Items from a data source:
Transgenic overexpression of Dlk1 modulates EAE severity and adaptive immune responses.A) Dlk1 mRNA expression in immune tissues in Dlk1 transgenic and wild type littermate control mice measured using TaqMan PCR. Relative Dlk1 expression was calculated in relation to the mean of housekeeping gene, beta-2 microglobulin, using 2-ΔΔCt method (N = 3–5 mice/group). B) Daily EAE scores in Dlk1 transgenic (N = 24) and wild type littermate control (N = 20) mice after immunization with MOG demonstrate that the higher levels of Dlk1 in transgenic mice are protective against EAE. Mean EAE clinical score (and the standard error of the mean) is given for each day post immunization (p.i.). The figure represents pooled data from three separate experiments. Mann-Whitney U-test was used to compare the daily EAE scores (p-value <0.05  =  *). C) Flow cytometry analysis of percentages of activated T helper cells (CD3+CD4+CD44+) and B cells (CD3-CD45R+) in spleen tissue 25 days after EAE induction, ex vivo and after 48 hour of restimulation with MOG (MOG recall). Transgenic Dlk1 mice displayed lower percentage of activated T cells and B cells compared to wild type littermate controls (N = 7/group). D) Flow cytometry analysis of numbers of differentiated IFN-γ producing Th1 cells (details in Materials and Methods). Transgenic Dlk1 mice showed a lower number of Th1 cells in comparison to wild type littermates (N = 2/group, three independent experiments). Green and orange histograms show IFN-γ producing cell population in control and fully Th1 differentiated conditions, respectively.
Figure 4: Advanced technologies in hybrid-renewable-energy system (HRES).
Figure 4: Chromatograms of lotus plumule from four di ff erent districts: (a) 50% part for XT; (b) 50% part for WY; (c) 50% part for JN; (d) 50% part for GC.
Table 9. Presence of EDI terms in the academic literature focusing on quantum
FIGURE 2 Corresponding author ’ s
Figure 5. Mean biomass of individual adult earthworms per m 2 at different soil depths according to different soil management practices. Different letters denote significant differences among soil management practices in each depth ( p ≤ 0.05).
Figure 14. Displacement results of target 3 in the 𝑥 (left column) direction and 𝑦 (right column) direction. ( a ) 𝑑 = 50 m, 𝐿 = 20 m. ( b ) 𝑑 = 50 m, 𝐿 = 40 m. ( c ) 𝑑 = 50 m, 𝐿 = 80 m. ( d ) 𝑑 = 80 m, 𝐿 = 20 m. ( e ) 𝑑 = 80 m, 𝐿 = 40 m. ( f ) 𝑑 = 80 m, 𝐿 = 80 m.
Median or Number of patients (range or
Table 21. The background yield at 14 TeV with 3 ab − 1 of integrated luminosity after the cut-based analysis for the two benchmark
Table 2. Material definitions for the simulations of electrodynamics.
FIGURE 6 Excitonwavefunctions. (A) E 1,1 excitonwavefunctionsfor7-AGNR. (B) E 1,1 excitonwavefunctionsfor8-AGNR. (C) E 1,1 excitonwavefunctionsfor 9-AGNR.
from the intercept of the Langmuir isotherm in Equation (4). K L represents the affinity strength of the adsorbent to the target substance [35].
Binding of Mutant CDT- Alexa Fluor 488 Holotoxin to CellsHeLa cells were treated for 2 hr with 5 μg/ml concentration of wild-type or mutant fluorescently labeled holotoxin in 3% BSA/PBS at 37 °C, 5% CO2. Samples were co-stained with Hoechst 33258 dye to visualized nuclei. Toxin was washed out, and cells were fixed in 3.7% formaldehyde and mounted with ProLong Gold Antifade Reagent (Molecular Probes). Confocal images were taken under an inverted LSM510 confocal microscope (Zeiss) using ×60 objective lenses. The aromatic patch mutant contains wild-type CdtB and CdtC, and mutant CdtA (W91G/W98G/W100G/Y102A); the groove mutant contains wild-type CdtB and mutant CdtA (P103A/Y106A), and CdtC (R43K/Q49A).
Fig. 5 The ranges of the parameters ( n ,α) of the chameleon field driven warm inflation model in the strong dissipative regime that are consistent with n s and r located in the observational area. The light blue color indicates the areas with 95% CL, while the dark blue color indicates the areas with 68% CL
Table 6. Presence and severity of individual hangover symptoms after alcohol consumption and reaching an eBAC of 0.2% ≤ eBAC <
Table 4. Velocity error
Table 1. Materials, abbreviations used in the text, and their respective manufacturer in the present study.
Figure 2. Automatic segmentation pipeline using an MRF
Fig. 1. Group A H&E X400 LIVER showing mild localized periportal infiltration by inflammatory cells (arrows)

* **Task item**
Look through the records above for the word "wild" and state how many lines contain it, giving the number alone.

* **Answer for this exercise**
2